Chemistry of First row transition metals. Introduction to co ordination chemistry including elementary treatment of crystal field theory. Comparative Chemistry of the followings elements; (a) Ga, In, TI, (b) Ge, Sn, Pb, (c) As, Sb, Bi, (d) Se, To, Po, electronic configuration of groups IVB to VIB. Semiconductor chemistry, doping and application of semiconductors high-tech industries. Elementary introduction to Organometallic Chemistry. Roles of organometallic compounds in drug, catalysis, and pesticide formulation. Role of metals in biochemical systems.
This course is an important course for the chemistry students, it is meant to expose the student to the interesting chemistry of carbon in organic chemistry. The topics to cover include: Carbon in Organic chemistry, the concept of hybridization, structures and shapes of organic compounds, factors affecting organic reactions, bond breaking during organic reactions, types of reactions simple treatments of functional groups and analysis to identify functional groups.
This course provides opportunity for students of Chemistry, biochemistry, microbiology, engineering, food science and technology and geology to collect the appropriate data required to define the properties of gases, liquids, solids and colloidal dispersions, to systematize them into laws, and give them a theoretical foundation. The course is also useful in establishing the energy relations obtaining in physical and chemical transformations, in ascertaining the extent and speed with which they take place, and in defining quantitatively the controlling factors. Topics to be covered include Kinetic theory of gases; behaviour of real gases; critical constants and liquefaction of gases; heat capacities of gases; principle of equipartition of energy; first and second laws of thermodynamics; enthalpy, entropy and free energy; reaction and phase equilibria; reaction rates; rate laws; zero, first and second order kinetics; experimental determination of reaction orders; mechanism and theory of elementary processes; photochemical reactions; basic electrochemistry.

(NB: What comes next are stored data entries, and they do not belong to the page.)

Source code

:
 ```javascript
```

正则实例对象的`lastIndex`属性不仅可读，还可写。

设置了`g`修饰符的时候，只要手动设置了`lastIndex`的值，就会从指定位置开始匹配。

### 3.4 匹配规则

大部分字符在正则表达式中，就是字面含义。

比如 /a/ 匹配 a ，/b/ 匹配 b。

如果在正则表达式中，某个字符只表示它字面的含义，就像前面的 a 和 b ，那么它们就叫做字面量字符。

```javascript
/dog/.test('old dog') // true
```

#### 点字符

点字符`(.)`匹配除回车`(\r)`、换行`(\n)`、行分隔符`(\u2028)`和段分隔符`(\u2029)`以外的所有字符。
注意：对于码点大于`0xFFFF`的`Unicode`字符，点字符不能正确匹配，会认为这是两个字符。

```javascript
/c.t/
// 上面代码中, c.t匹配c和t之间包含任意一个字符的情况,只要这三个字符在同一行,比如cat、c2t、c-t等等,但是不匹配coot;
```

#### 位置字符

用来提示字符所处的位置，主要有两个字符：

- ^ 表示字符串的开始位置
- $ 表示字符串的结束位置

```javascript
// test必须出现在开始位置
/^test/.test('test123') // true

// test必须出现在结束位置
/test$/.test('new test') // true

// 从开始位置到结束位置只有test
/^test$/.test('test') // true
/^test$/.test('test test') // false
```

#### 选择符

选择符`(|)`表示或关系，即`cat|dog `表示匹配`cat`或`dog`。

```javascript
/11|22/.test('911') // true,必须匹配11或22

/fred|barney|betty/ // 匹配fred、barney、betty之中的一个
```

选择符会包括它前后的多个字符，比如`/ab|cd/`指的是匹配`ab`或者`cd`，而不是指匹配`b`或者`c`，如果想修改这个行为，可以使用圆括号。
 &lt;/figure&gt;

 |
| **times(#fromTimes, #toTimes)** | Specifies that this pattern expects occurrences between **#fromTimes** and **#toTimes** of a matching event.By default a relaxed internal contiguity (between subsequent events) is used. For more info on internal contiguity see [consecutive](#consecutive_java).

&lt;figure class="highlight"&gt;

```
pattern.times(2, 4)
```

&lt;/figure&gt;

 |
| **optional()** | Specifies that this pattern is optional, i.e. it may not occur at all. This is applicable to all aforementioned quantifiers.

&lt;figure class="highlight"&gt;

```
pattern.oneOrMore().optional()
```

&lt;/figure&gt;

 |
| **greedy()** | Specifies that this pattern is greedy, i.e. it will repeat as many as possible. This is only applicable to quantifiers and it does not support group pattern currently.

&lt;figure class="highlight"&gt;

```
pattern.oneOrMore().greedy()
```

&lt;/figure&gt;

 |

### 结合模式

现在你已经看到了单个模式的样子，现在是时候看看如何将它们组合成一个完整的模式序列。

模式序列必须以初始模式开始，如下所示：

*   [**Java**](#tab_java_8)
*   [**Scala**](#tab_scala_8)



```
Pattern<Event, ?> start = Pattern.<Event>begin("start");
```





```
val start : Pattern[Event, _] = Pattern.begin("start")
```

Importance and scope of agriculture. Land and its uses with particular reference to agriculture. Introductory crop production. Agricultural ecology of Nigeria. Agronomy of some arable crops. Land preparation. Harvesting, processing and reservation method. Farm tools and machinery including tractor driving and by-products. Basic farm management techniques. Fisheries and wildlife production. Forest products. General introduction to livestock production and health.
Modern Physics was developed over the first four decades of the 20th century, following the surprising failure of classical physics to provide a consistent description of the behaviour of light and matter on the atomic scale. It forms the backbone of many other areas of physics. It is therefore important to understand the basic principles underlying classical physics, before proceeding to modern physics which is a rich discipline that provides foundation knowledge about how high tech devices work as well as illuminates myriads of emergent phenomena that seem to be of fundamental interest on many intellectual levels and in our daily lives.
This course is an introductory; it is designed primarily for Chemistry and other students from Biochemistry, Microbiology, Food Science and Technology, Marine Science and Technology, Applied Geology and Mining Engineering students. It designed to teach basically classical techniques in analytical Chemistry. It actual deals with acid-base, precipitation, redox and complexometric titration techniques as well as gravimetric method of analysis. In the course theory of errors shall be introduced to students and statistical evaluation of data shall be treated. Theoretical background of the course shall be taught and the students will conduct practicals on the sub topics as it is been taught.
This course describes the origin and classification atoms and elements. It introduces the properties of elements and shows how they can be rationalised in terms of the behaviour of electrons in the atom. It reviews the various postulations about the atom and how these postulations predicted the behaviour of the particles that compose the atom. The course further provides understanding of the dual property of the electron and attempts explaining the existence of electrons of the atom in orbits and how these orbits are related to the energy states of the atoms in a one electron system. The course further introduces the concept of bonding of electrons to form molecules and how the presence of electrons influences the geometry and structure of the various compounds.
This will involve field planting. Each student will be allocated a field plot for the planting and management of an arable crop. Students will be exposed to practical work in animal production and health, fisheries and wildlife management, and crop and forestry nurseries.
This course is the first course in numerical analysis designed for students in mathematics, physical sciences, engineering, mineral and earth sciences. The focus of the course is to equip students with basic useful skills to solve numerically both theoretical and empirical problems leading to linear and nonlinear equations. Topics to be covered include numerical solution of algebraic and transcendental equations; curve fitting; error analysis; interpolation and approximation; zeros of non linear equations in one variable; system of linear equations; numerical differentiation and integration.